The Prime Example: The Pubic Symphysis

The pubic symphysis stands out as a classic and functionally significant example of a secondary cartilaginous joint.

• Anatomy and Location: Located at the front of the pelvis, the pubic symphysis connects the superior rami of the left and right pubic bones. It forms a crucial part of the pelvic girdle, which supports the trunk and connects the axial skeleton to the lower limbs.
• Structure of the Pubic Symphysis: Each pubic bone's articular surface is covered by a thin layer of hyaline cartilage. Between these two hyaline cartilage layers lies a thick, interpubic disc composed of fibrocartilage. This disc is typically thicker in females, especially during pregnancy, to allow for greater flexibility. Ligaments, such as the superior and inferior pubic ligaments, reinforce the joint, providing additional stability.
• Function and Significance:
  • Pelvic Stability: The pubic symphysis plays a vital role in maintaining the structural integrity and stability of the pelvic ring.
  • Shock Absorption: The fibrocartilaginous disc acts as a shock absorber, distributing forces across the pelvis during activities like walking, running, and jumping.
  • Limited Movement: While highly stable, the pubic symphysis allows for slight movements, particularly during gait and weight-bearing activities.
  • Childbirth: In females, the pubic symphysis exhibits increased laxity during pregnancy due to hormonal changes (e.g., relaxin). This increased flexibility allows for slight widening of the pelvic outlet, facilitating the passage of the baby during childbirth.

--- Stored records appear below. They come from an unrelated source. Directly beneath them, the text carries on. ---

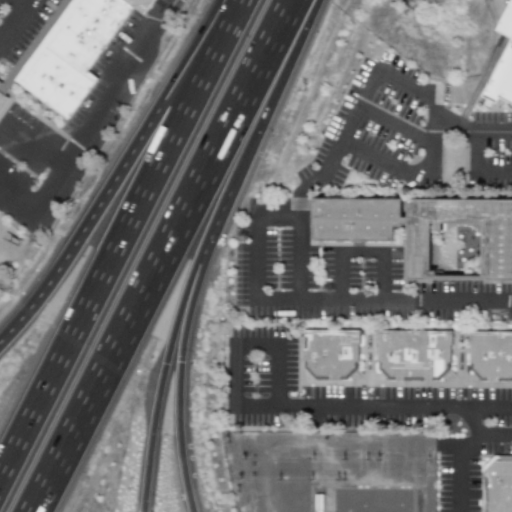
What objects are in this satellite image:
road: (23, 1)
road: (159, 15)
road: (13, 19)
building: (74, 50)
building: (80, 53)
building: (503, 62)
road: (379, 72)
building: (2, 98)
building: (4, 104)
road: (93, 121)
road: (393, 123)
road: (492, 129)
road: (432, 141)
road: (33, 149)
road: (322, 172)
road: (125, 174)
road: (18, 197)
road: (297, 206)
road: (277, 216)
building: (422, 231)
building: (426, 233)
road: (125, 245)
road: (207, 247)
road: (360, 251)
road: (167, 257)
road: (255, 257)
road: (298, 258)
road: (339, 276)
road: (382, 276)
road: (382, 301)
traffic signals: (180, 307)
road: (256, 344)
building: (329, 354)
building: (412, 355)
building: (490, 355)
building: (336, 357)
building: (419, 358)
building: (494, 358)
road: (165, 359)
traffic signals: (164, 364)
road: (235, 374)
road: (277, 374)
road: (373, 406)
road: (473, 422)
road: (497, 436)
road: (458, 465)
power substation: (333, 471)
power tower: (342, 482)
building: (501, 487)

Other Important Secondary Cartilaginous Joints

Beyond the pubic symphysis, several other crucial secondary cartilaginous joints exist in the human body, performing essential roles:

• Intervertebral Discs: These are perhaps the most well-known secondary cartilaginous joints. Located between adjacent vertebral bodies from the axis (C2) to the sacrum, each intervertebral disc consists of an outer annulus fibrosus (fibrocartilage) and an inner nucleus pulposus (gelatinous core). They act as powerful shock absorbers, distribute compressive forces, and allow for the limited flexibility and movement of the vertebral column.
• Manubriosternal Joint: This joint connects the manubrium (upper part) to the body of the sternum. While seemingly rigid, it is a symphysis that allows for slight movement during respiration, contributing to the expansion and contraction of the thoracic cage.

Clinical Relevance and Considerations

The nature of secondary cartilaginous joints makes them susceptible to certain conditions and injuries:

• Degeneration: Like all joints, symphyses can undergo degenerative changes over time, leading to pain and reduced function. Degenerative disc disease in the spine is a common example.
• Inflammation: Conditions such as osteitis pubis (inflammation of the pubic symphysis) are common in athletes due to repetitive stress.
• Trauma: Though robust, severe trauma can lead to dislocation or rupture of these joints, particularly in high-impact accidents.
• Pregnancy-Related Issues: Excessive laxity or instability of the pubic symphysis during or after pregnancy can lead to pelvic girdle pain, a condition known as symphysis pubis dysfunction (SPD).

Conclusion

Secondary cartilaginous joints, or symphyses, are critical articulations characterized by a uniting plate of fibrocartilage. While allowing for only limited movement, this design provides significant strength and shock-absorbing capabilities. The pubic symphysis serves as an excellent and highly illustrative example, demonstrating the vital role these joints play in structural stability, movement, and critical physiological processes like childbirth. Understanding these joints is fundamental for comprehending human biomechanics and addressing various musculoskeletal conditions.